И вот сейчас Вовка понял, кто убийца, глядя в показания ребят, значит, хэппи энда не будет, значит. Будет шок и принятие, а еще бесконечные вопросы, как так.
– Только доказать мы ничего не сможем, – добавил Вовка с сожалением, – это все косвенные улики.
– И что будем делать? – спросил Гера осторожно. Он по-прежнему не готов был ни к шоку, ни к принятию.
– Все очень просто, – сказал тот, вновь улыбнувшись Гере, но уже не так жизнерадостно, как раньше. – Нам нужна икона, тогда мы сможем поймать его на живца. Убийца хотел заполучить икону, как же я раньше это не понял! Пошли, узнаем у Полины и Сильвестра, как у них дела с картой. О результатах пока молчок.
Вовка вскочил и, собрав все свои записи, вышел из комнаты. Гера же облегченно вздохнул, потому как родственник так и не назвал ему имя убийцы, и это было очень хорошо. Герасим был не уверен, что, зная это имя, он смог бы вести себя со злодеем как ни в чем не бывало.
Глава 18. Полина
Сильвестр и Полина сидели на лавочке у корпуса и молча наслаждались летним солнцем. Не хотелось ничего говорить, они расшифровали карту Влада и сейчас просто ждали, когда все проснутся, чтоб вместе попробовать найти икону, украденную у деда. К лавочке очень аккуратно подошел Татарин, в зубах у него был заяц средних размеров. Он очень аккуратно положил его у ног Сильвестра и преданного посмотрел на него.

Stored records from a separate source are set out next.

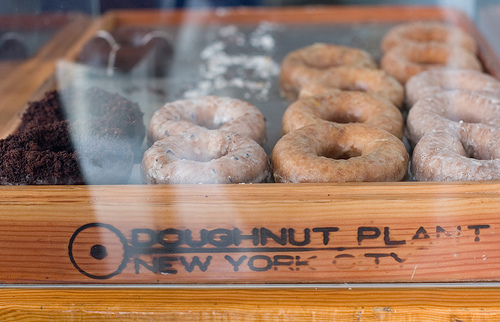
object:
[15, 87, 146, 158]
donut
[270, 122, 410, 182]
donut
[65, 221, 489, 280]
logo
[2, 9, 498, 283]
tray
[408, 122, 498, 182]
donut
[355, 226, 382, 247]
writing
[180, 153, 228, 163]
hole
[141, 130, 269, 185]
donut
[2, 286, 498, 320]
counter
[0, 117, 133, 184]
donut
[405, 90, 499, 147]
donut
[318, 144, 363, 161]
hole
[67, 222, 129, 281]
donut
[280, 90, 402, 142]
donut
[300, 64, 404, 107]
donut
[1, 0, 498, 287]
glass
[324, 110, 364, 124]
hole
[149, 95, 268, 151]
donut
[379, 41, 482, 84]
donut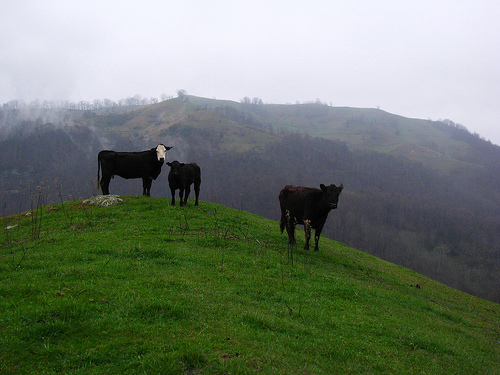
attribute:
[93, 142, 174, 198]
cow — black in color, black, standing, adult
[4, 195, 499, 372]
mountain — green in color, grassy, large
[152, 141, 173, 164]
face — white in color, white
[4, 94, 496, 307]
mountain — misty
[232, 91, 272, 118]
tree — in horizon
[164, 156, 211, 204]
cow — standing, black colored, calf, black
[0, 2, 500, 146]
sky — white in color, foggy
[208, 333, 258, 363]
dirt — clumped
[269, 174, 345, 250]
cow — black in color, big, black color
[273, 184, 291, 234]
tail — long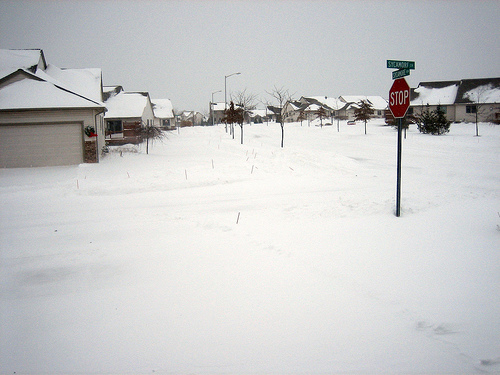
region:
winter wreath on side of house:
[77, 121, 103, 146]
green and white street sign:
[380, 55, 434, 78]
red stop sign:
[378, 76, 420, 255]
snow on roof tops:
[214, 71, 404, 137]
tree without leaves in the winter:
[259, 83, 291, 149]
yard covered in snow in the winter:
[0, 45, 201, 276]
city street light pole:
[212, 63, 245, 137]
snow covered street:
[235, 124, 478, 211]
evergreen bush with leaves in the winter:
[419, 104, 464, 143]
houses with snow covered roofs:
[6, 36, 177, 142]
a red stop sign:
[386, 77, 411, 119]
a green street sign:
[386, 57, 418, 72]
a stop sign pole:
[391, 117, 408, 218]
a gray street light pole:
[218, 69, 243, 124]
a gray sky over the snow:
[1, 0, 499, 122]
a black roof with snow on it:
[453, 79, 499, 103]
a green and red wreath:
[83, 124, 98, 140]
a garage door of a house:
[1, 122, 85, 171]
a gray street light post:
[207, 88, 222, 127]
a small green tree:
[351, 99, 374, 137]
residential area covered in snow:
[40, 28, 470, 198]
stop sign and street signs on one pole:
[361, 37, 421, 214]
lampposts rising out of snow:
[200, 55, 247, 132]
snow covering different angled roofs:
[15, 46, 145, 121]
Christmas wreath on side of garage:
[62, 105, 112, 162]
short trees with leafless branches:
[215, 85, 310, 156]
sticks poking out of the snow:
[60, 140, 290, 230]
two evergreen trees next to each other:
[415, 95, 465, 137]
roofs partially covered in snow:
[411, 75, 496, 105]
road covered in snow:
[20, 52, 411, 297]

– Опять ты, – буркнул Сильвестр. – Что тебе от меня надо? Я же сказал тебе, я не твой хозяин.
– Зачем вы так с ним, – Полина словно проснулась, ей на мгновение показалось, что она увидела в этом замкнутом и злом пирате человека, но, видимо, это был просто мираж. Сейчас перед ней сидел вновь он, грубиян, не способный на чувства. В данном случае, на сострадание к собаке, которая потеряла хозяина.
– Я не могу по-другому, – стал оправдываться перед ней Сильвестр, понимая, что перегнул.

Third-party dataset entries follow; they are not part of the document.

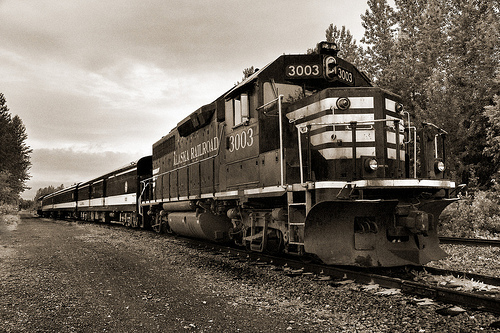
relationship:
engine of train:
[145, 38, 470, 270] [32, 39, 457, 276]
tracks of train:
[359, 264, 499, 329] [32, 39, 457, 276]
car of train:
[75, 146, 147, 230] [32, 39, 457, 276]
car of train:
[32, 179, 78, 221] [32, 39, 457, 276]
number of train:
[224, 124, 256, 156] [32, 39, 457, 276]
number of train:
[287, 61, 321, 78] [32, 39, 457, 276]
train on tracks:
[32, 39, 457, 276] [359, 264, 499, 329]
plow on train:
[301, 195, 463, 271] [32, 39, 457, 276]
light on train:
[359, 155, 381, 181] [32, 39, 457, 276]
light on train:
[434, 159, 452, 176] [32, 39, 457, 276]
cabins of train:
[34, 152, 153, 228] [32, 39, 457, 276]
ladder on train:
[281, 183, 320, 252] [32, 39, 457, 276]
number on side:
[224, 124, 256, 156] [146, 53, 285, 204]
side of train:
[146, 53, 285, 204] [32, 39, 457, 276]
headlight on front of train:
[320, 39, 343, 82] [32, 39, 457, 276]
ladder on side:
[281, 183, 320, 252] [146, 53, 285, 204]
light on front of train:
[359, 155, 381, 181] [32, 39, 457, 276]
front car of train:
[75, 146, 147, 230] [32, 39, 457, 276]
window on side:
[231, 93, 255, 128] [146, 53, 285, 204]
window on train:
[260, 78, 308, 114] [32, 39, 457, 276]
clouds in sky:
[1, 69, 141, 178] [2, 0, 367, 129]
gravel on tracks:
[343, 292, 489, 332] [359, 264, 499, 329]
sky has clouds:
[2, 0, 367, 129] [1, 69, 141, 178]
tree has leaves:
[1, 95, 31, 228] [4, 119, 25, 170]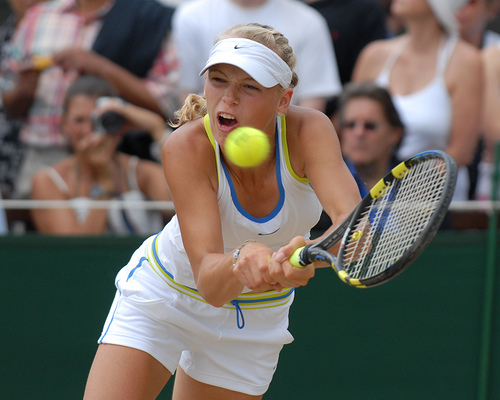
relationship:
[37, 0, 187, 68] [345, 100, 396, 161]
man has face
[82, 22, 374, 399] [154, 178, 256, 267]
player has arm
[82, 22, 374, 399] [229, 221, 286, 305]
player has hand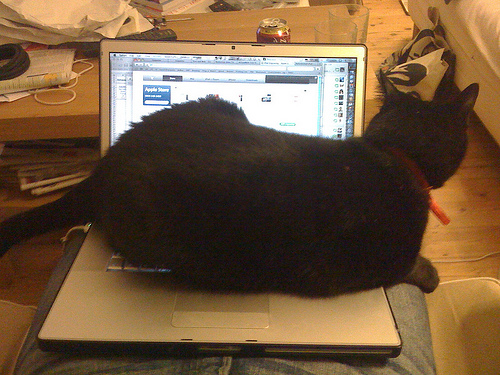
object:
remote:
[79, 24, 178, 56]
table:
[0, 3, 366, 147]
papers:
[29, 174, 102, 196]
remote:
[393, 0, 415, 17]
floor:
[354, 0, 500, 285]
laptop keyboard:
[103, 251, 180, 279]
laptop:
[34, 36, 409, 363]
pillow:
[373, 26, 463, 101]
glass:
[311, 19, 360, 48]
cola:
[254, 15, 294, 46]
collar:
[383, 142, 455, 228]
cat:
[0, 67, 479, 300]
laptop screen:
[107, 43, 364, 162]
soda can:
[254, 16, 292, 47]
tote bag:
[373, 22, 464, 116]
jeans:
[13, 229, 433, 374]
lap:
[27, 222, 439, 370]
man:
[11, 230, 439, 375]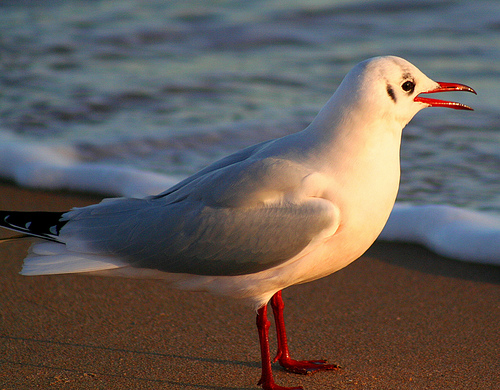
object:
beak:
[413, 81, 479, 112]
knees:
[256, 316, 272, 331]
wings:
[142, 138, 273, 199]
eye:
[401, 80, 416, 92]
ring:
[399, 78, 417, 95]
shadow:
[0, 334, 283, 390]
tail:
[17, 241, 132, 277]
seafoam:
[374, 201, 500, 267]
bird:
[1, 53, 479, 388]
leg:
[269, 289, 345, 376]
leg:
[254, 293, 307, 390]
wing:
[54, 196, 342, 278]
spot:
[386, 84, 399, 105]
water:
[0, 0, 302, 121]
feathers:
[0, 210, 66, 243]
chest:
[344, 162, 400, 254]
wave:
[43, 118, 309, 161]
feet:
[269, 347, 344, 375]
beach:
[0, 179, 500, 389]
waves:
[1, 78, 234, 131]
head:
[325, 54, 480, 128]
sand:
[0, 173, 500, 389]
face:
[397, 58, 477, 126]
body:
[144, 129, 402, 303]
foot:
[253, 375, 307, 390]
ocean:
[0, 0, 500, 268]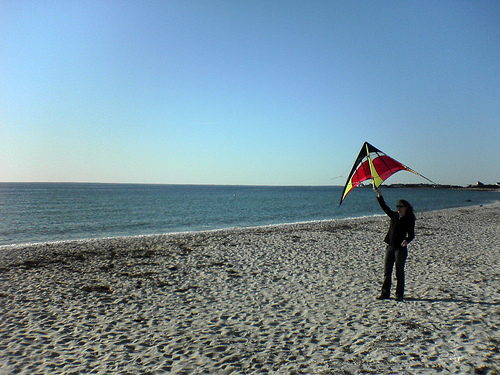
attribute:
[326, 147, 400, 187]
kite — black, re, yellow, ready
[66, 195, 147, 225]
ocean — shore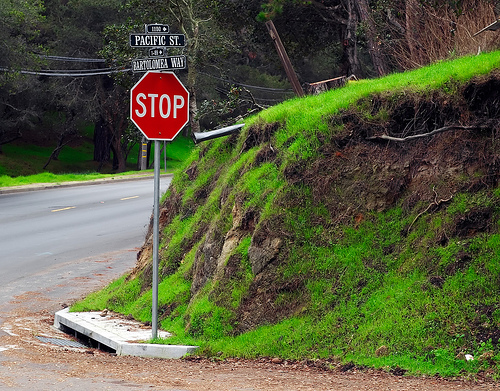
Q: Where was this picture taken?
A: At an intersection.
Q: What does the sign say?
A: Stop.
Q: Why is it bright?
A: It's daylight.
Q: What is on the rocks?
A: Moss.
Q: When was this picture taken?
A: During the day.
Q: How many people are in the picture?
A: None.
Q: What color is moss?
A: Green.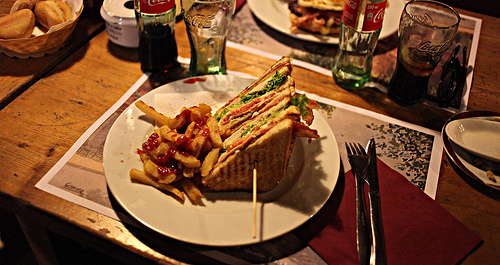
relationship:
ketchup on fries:
[137, 110, 215, 177] [126, 97, 222, 208]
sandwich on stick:
[198, 54, 321, 194] [243, 170, 263, 238]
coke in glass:
[394, 61, 426, 99] [398, 9, 450, 74]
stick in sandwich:
[243, 167, 261, 239] [200, 93, 315, 195]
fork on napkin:
[342, 140, 372, 262] [318, 157, 485, 263]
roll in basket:
[34, 0, 84, 32] [4, 0, 85, 59]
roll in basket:
[0, 8, 34, 41] [4, 0, 85, 59]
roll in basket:
[5, 0, 36, 15] [4, 0, 85, 59]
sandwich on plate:
[198, 54, 321, 200] [279, 176, 333, 228]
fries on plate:
[129, 100, 220, 202] [279, 176, 333, 228]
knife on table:
[367, 137, 388, 265] [100, 68, 342, 251]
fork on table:
[342, 140, 372, 262] [100, 68, 342, 251]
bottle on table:
[135, 1, 180, 74] [22, 60, 184, 237]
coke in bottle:
[135, 23, 178, 76] [135, 1, 180, 74]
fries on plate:
[129, 101, 221, 205] [102, 74, 342, 247]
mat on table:
[36, 50, 443, 265] [2, 1, 499, 263]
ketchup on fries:
[137, 110, 215, 177] [129, 101, 221, 205]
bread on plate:
[202, 119, 294, 192] [102, 74, 342, 247]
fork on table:
[342, 140, 372, 262] [2, 1, 499, 263]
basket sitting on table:
[4, 0, 85, 59] [2, 1, 499, 263]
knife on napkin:
[367, 137, 388, 265] [298, 156, 484, 260]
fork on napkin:
[342, 140, 372, 262] [298, 156, 484, 260]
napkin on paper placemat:
[376, 172, 438, 260] [382, 112, 447, 184]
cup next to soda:
[386, 0, 458, 110] [340, 2, 389, 133]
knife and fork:
[367, 137, 386, 262] [344, 139, 369, 259]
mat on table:
[31, 50, 444, 262] [2, 1, 499, 263]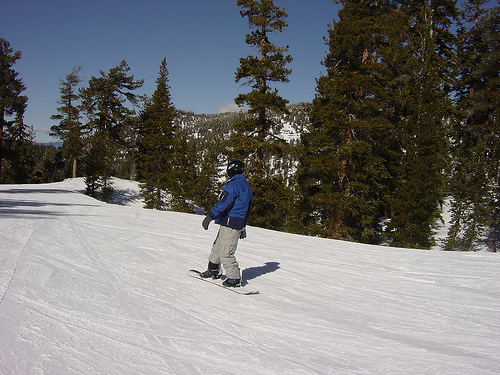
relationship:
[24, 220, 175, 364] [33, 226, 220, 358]
snow on ground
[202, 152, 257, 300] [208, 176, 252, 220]
person wearing jacket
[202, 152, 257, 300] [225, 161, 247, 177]
person wearing helmet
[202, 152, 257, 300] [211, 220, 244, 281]
person wearing pants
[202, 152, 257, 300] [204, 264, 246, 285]
person wearing boots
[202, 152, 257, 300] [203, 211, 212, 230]
person wearing gloves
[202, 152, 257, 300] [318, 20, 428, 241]
person by trees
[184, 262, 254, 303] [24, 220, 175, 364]
snowboard on snow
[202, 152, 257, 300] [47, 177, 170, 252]
person on slope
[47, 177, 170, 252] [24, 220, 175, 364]
slope has snow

– Это все демагогия – могу или нет, – жестко ответила Полина и хотела продолжить, но Сильвестр ее перебил:
– Когда мне было пятнадцать лет, мы с моим другом пошли курить за дома, на пустырь. Были у нас такие на районе, я живу на юге, сейчас-то там уже все застроено, а тогда поле с мусором и все, – Сильвестр говорил быстро, словно бы боялся передумать. – Мы не первый раз туда бегали, обычно, конечно, большой толпой, а тут решили вдвоем, чтоб родители не спалили с сигаретами или бдительные соседи им не передали. Когда мы уже затушили бычки, нас окружила стая бродячих собак. Разных…
Полина заметила, как у взрослого, сильного человека, преподавателя, которого боялись все в университете, включая преподавательский состав, затряслись руки.